Colonists deface Christian monastery near Occupied Jerusalem

The name of the unauthorised Migron settlement, which was cleared following a court order, was scrawled on the well known Latrun Monastery

  • Reuters
  • Published: 15:39 September 4, 2012
  • Gulf News

A priest stands near a burnt door of a monastery
  • Image Credit: AFP
  • A priest stands near a burnt door as he takes a picture of a graffiti reading in Hebrew, "mutual guarantee, Ramat Migron and Maoz Ester" (West Bank settlements), which was sprayed on the wall of the Christian Catholic Latrun monastery between Jerusalem and Tel Aviv on September 4, 2012, after unknown people set the monastery’s door ablaze and vandalized its wall.

Occupied Jerusalem: Vandals set fire to the doors of a Christian monastery near Occupied Jerusalem on Tuesday and daubed pro-colonist graffiti on its walls in a possible retaliation for the eviction of families from an unauthorised outpost.

The name of the unauthorised Migron settlement, which was cleared following a court order on Sunday, was scrawled on the well known Latrun Monastery, police said

Israeli security officials had said they were worried the eviction of 50 families from Migron, near the West Bank city of Ramallah, might provoke retaliation from a vigilante colonist group known as “Price Tag”.

The “Price Tag” name refers to retribution some Israeli colonists say they will exact for any attempt by their government to curb settlement in the occupied West Bank, an area Palestinians seek as part of a future state.

The colonist group has targeted mosques and, less commonly, Christian churches in the past, seeing any non-Jewish religious sites as an intrusion.
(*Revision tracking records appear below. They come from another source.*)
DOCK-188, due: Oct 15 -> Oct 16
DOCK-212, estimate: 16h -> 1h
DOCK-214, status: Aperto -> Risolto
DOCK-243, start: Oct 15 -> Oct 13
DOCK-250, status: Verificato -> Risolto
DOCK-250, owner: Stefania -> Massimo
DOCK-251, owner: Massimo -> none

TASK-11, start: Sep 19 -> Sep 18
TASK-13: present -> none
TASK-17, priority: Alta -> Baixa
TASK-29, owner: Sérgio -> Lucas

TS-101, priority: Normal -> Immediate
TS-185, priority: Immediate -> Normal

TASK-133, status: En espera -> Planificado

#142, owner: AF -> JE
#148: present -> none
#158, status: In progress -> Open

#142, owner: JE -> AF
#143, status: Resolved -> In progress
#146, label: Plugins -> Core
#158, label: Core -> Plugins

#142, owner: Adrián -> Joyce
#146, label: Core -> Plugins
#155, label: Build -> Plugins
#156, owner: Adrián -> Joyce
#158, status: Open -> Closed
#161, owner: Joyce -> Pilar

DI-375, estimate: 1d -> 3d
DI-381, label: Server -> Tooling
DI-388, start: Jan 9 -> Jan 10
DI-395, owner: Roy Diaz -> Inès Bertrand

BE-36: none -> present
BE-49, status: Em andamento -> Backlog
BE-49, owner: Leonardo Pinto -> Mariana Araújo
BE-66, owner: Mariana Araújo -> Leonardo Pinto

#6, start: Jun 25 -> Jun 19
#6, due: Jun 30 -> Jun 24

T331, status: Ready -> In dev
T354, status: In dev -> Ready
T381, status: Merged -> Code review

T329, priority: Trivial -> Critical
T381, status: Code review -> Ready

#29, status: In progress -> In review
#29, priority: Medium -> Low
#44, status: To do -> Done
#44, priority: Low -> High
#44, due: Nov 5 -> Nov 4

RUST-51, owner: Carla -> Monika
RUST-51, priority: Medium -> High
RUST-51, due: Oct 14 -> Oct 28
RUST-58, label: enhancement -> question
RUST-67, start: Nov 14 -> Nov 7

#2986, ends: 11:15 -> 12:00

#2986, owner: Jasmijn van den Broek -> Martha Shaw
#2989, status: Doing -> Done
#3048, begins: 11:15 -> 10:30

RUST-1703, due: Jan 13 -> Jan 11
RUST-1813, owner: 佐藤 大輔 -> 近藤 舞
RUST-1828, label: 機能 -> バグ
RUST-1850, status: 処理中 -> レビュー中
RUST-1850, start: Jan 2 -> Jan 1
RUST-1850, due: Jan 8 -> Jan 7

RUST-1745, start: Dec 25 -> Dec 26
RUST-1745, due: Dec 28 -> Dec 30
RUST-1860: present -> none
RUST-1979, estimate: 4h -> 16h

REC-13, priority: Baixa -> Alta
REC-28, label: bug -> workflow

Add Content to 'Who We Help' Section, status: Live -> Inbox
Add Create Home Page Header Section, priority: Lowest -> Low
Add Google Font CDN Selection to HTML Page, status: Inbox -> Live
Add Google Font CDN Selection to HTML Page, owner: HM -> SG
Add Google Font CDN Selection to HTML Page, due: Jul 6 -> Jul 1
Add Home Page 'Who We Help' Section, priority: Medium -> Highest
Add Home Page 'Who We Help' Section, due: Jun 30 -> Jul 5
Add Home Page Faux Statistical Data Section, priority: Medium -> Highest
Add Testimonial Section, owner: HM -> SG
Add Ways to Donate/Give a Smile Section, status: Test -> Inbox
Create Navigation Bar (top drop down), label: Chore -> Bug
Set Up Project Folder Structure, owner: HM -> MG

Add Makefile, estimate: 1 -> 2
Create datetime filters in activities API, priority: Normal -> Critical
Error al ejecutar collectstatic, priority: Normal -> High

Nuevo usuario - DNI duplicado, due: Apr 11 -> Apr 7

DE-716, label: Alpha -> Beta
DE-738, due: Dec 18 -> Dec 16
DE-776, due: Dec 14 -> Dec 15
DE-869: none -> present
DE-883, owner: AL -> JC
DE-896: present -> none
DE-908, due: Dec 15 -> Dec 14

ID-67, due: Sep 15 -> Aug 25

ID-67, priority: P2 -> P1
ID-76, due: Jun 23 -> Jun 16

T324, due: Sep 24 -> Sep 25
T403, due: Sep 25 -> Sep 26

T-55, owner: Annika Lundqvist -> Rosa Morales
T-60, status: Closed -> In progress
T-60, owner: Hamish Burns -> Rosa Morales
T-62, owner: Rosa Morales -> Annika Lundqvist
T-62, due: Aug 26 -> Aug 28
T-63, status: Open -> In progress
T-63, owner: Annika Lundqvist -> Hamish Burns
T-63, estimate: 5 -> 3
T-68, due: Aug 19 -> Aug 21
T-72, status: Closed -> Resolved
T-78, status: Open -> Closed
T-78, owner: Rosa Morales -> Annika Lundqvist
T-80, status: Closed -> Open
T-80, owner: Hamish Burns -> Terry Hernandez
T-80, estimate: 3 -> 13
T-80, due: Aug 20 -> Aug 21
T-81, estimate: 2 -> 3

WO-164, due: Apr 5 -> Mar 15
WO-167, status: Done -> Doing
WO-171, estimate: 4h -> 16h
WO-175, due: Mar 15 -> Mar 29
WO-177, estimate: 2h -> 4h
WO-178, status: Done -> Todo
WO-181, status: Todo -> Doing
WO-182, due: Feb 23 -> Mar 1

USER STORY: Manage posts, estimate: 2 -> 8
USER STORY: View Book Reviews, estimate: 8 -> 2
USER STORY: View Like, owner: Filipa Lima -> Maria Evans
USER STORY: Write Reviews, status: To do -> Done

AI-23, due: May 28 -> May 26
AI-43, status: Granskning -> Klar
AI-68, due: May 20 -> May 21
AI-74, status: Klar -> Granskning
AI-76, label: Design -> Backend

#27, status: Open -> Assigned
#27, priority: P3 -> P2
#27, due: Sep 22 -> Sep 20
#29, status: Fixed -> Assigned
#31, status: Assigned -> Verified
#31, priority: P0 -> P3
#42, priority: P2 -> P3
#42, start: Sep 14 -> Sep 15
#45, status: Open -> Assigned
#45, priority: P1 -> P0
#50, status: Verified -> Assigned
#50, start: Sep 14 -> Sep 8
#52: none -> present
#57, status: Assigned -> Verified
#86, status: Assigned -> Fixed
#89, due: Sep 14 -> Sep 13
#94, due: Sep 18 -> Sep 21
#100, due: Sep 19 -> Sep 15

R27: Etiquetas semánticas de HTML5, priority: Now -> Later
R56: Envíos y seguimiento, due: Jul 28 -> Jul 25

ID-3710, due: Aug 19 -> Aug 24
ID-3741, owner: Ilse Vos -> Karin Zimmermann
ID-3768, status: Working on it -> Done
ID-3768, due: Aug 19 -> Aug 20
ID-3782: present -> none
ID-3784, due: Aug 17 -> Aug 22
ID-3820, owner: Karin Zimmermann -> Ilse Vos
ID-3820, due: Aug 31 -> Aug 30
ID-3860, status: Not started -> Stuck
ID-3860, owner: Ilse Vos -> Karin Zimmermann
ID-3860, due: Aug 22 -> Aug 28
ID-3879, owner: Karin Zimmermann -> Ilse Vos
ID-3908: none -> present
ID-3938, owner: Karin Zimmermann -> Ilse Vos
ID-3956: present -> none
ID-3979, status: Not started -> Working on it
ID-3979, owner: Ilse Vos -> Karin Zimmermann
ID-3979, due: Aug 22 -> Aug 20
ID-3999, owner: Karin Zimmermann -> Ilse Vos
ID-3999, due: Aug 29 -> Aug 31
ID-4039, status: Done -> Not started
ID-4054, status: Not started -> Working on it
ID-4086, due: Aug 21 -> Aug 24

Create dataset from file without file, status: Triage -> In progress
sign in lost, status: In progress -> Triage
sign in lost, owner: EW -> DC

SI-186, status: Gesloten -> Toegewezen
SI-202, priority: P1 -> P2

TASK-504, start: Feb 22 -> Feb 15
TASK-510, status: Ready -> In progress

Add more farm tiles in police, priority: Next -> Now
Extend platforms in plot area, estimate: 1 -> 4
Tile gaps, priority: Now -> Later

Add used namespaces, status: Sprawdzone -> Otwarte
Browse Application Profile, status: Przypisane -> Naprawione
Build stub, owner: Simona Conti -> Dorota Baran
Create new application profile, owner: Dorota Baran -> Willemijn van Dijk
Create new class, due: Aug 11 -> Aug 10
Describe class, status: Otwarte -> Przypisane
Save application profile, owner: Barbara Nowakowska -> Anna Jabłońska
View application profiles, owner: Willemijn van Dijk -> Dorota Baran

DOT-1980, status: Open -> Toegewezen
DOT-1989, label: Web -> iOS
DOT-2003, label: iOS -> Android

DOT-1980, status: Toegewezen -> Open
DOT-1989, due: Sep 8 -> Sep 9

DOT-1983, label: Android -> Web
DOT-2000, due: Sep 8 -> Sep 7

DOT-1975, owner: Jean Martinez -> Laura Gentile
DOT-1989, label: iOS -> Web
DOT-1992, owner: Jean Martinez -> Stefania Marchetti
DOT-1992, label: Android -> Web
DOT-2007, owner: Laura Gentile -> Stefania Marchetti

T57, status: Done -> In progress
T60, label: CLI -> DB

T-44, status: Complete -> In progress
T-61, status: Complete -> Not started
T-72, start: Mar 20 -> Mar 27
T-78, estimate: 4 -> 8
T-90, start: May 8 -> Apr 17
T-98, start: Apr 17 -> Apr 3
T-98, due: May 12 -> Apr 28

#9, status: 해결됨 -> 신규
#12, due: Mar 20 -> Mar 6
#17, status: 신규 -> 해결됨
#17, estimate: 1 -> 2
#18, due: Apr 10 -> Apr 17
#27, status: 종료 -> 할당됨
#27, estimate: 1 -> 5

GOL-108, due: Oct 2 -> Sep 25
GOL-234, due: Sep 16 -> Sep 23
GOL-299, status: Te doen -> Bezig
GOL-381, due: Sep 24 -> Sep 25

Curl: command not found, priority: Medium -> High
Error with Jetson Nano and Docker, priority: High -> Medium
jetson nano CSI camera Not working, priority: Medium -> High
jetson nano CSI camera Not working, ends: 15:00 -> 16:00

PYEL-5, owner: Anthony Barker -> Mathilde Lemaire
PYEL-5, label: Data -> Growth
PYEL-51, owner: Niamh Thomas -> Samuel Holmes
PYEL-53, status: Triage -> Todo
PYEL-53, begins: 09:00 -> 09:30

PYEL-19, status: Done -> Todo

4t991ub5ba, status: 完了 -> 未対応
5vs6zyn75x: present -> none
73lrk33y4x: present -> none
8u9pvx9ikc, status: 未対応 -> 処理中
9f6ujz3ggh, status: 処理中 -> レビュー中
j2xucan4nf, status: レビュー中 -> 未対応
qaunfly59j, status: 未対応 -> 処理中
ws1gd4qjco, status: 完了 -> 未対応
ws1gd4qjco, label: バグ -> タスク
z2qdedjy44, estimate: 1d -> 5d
An Israeli rabbi visiting the site called the attack an “ugly event”.

“As a rabbi and as an Israeli citizen I am ashamed today and I am deeply troubled by the fact that this is not the first time that such an event takes place in Israel, “ Rabbi Gilad Kariv, head of Reform Judaism in Israel, told Reuters Television.

“We need to make sure that the other faiths, other communities feel secure here,” Kariv added.

The Latrun Monastery is located on land Israel captured in a 1967 war and annexed - a step that has never been recognised internationally.

Police said they had launched an investigation into the attack.